Le corps de la victime avait été retrouvé dans la benne de son pick-up, dissimulé sous de la terre.
Une dispute qui dégénère
Selon ses déclarations, une altercation aurait éclaté lors de l’exercice du droit de visite concernant leurs trois enfants. L’homme reconnaît avoir étranglé la victime, évoquant une réaction à une agression, mais conteste toute intention de la tuer.
Les investigations ont toutefois révélé des faits particulièrement violents :
- strangulation à mains nues
- utilisation d’un lien métallique autour du cou
- tentative de dissimulation du corps et nettoyage de la scène
L’autopsie a conclu à un décès par asphyxie, résultant de manœuvres de strangulation et de suffocation. Plusieurs blessures ont également été relevées sur le corps de la victime, certaines compatibles avec des coups et des gestes de défense.
Si les déclarations de l’accusé sont en partie compatibles avec les constatations médico-légales, elles ne permettent pas d’expliquer l’ensemble des lésions observées.

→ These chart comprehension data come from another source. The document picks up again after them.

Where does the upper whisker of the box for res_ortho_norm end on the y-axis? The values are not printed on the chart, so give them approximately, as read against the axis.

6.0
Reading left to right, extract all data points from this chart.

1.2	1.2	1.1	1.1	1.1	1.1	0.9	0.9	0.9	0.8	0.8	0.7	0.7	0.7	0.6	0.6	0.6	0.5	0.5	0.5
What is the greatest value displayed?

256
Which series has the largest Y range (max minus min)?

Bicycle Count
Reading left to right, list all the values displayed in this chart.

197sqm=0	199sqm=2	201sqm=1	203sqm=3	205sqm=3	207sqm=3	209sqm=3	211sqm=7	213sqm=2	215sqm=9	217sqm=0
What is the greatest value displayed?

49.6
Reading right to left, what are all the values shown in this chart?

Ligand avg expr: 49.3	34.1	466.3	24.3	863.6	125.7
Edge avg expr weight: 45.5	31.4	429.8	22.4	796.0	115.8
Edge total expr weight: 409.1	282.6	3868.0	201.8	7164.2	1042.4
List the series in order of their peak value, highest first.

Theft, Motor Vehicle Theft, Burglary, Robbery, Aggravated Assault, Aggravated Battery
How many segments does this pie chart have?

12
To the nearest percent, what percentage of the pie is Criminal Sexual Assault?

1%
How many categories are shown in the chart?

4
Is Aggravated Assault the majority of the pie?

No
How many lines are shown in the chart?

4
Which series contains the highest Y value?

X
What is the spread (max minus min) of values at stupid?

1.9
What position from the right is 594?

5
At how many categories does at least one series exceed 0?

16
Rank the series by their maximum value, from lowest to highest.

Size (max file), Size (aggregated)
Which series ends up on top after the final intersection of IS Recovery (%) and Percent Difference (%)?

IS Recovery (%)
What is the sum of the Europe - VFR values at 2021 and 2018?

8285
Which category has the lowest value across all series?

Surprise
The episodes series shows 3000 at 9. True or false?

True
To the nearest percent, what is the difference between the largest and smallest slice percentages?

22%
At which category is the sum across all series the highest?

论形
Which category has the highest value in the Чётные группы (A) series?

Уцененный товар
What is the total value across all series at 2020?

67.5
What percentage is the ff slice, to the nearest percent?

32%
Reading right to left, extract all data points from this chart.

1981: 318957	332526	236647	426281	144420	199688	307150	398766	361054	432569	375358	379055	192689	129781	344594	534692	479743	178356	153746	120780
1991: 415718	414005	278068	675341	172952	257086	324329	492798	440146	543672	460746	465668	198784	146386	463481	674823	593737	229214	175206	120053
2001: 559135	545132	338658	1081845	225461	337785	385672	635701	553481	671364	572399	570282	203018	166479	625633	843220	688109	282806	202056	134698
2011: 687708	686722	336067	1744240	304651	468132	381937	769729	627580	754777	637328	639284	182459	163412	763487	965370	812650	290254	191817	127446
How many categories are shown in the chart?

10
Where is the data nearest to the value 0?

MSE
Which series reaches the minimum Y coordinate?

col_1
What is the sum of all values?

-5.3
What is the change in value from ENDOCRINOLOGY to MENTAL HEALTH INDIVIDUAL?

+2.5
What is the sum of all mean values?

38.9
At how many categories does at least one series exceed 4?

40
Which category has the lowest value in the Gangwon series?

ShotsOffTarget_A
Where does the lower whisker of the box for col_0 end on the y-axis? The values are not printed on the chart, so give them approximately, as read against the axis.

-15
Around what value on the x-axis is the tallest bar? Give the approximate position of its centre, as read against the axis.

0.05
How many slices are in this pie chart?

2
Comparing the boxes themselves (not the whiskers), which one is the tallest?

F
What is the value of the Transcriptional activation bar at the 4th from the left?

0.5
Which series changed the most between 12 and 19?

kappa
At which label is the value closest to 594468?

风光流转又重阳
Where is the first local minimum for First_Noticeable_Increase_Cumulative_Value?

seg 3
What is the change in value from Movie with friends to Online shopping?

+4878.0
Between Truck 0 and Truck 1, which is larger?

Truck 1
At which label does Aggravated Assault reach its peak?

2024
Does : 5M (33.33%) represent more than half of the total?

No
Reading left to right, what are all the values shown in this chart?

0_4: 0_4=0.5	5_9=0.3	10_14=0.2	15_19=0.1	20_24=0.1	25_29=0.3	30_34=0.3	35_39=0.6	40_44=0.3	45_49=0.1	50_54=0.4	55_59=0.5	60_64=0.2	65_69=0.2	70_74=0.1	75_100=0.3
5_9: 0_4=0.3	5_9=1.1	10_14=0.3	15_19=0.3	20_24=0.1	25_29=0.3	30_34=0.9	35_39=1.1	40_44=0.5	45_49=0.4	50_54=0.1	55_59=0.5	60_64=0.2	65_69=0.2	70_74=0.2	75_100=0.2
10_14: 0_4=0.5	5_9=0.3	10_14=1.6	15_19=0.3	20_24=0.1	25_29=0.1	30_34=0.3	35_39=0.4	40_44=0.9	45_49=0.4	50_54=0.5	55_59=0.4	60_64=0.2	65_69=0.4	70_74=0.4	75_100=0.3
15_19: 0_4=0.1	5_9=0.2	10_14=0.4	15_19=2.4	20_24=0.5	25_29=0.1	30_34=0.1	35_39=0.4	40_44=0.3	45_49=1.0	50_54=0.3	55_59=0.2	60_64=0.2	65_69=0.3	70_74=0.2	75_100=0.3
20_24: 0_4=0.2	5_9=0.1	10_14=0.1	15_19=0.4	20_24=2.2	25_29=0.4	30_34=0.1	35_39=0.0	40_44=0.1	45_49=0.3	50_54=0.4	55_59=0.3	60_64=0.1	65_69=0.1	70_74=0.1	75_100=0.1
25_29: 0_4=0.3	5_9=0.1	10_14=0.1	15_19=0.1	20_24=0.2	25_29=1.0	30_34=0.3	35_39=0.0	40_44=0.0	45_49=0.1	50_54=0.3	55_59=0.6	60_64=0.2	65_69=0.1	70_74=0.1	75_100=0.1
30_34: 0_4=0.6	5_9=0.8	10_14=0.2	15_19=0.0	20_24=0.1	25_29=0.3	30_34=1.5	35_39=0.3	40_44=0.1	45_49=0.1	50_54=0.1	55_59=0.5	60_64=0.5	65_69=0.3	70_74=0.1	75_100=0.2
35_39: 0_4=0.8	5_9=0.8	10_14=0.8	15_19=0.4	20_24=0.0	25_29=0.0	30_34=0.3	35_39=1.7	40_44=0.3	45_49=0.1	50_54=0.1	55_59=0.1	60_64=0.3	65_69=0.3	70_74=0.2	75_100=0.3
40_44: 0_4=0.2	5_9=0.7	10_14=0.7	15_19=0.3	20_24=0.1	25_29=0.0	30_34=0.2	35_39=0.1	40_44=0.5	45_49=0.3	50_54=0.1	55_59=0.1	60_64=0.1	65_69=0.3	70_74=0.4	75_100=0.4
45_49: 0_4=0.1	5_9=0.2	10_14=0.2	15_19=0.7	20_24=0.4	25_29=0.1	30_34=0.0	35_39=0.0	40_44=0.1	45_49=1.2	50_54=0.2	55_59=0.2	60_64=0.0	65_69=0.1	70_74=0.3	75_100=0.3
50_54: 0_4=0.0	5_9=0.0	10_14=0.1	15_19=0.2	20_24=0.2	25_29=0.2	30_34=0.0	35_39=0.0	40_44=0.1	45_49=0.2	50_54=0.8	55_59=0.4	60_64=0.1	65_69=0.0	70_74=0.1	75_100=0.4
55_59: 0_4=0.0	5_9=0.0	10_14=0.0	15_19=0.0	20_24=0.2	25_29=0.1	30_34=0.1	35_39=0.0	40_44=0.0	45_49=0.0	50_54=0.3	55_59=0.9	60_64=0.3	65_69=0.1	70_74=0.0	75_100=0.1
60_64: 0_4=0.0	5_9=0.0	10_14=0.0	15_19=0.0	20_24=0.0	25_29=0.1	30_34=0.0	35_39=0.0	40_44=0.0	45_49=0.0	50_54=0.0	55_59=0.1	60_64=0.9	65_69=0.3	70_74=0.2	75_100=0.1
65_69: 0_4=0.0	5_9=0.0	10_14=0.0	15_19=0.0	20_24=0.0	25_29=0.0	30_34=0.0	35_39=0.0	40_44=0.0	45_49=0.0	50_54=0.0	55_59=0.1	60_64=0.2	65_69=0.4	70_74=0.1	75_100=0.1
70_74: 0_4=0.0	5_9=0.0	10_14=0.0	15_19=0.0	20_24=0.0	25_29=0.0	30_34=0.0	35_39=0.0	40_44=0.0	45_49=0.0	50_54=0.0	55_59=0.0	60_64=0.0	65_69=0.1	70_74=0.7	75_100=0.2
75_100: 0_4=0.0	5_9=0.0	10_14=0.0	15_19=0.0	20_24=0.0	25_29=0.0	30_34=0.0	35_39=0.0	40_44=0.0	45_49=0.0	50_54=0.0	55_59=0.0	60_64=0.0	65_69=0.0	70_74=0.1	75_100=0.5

Un contexte de conflit familial
L’enquête a mis en évidence un conflit parental ancien et particulièrement tendu, ayant nécessité l’intervention de plusieurs services judiciaires et sociaux avant le drame.
L’accusé est poursuivi pour meurtre sur conjoint ou ex-conjoint, une circonstance aggravante. Il encourt la réclusion criminelle à perpétuité.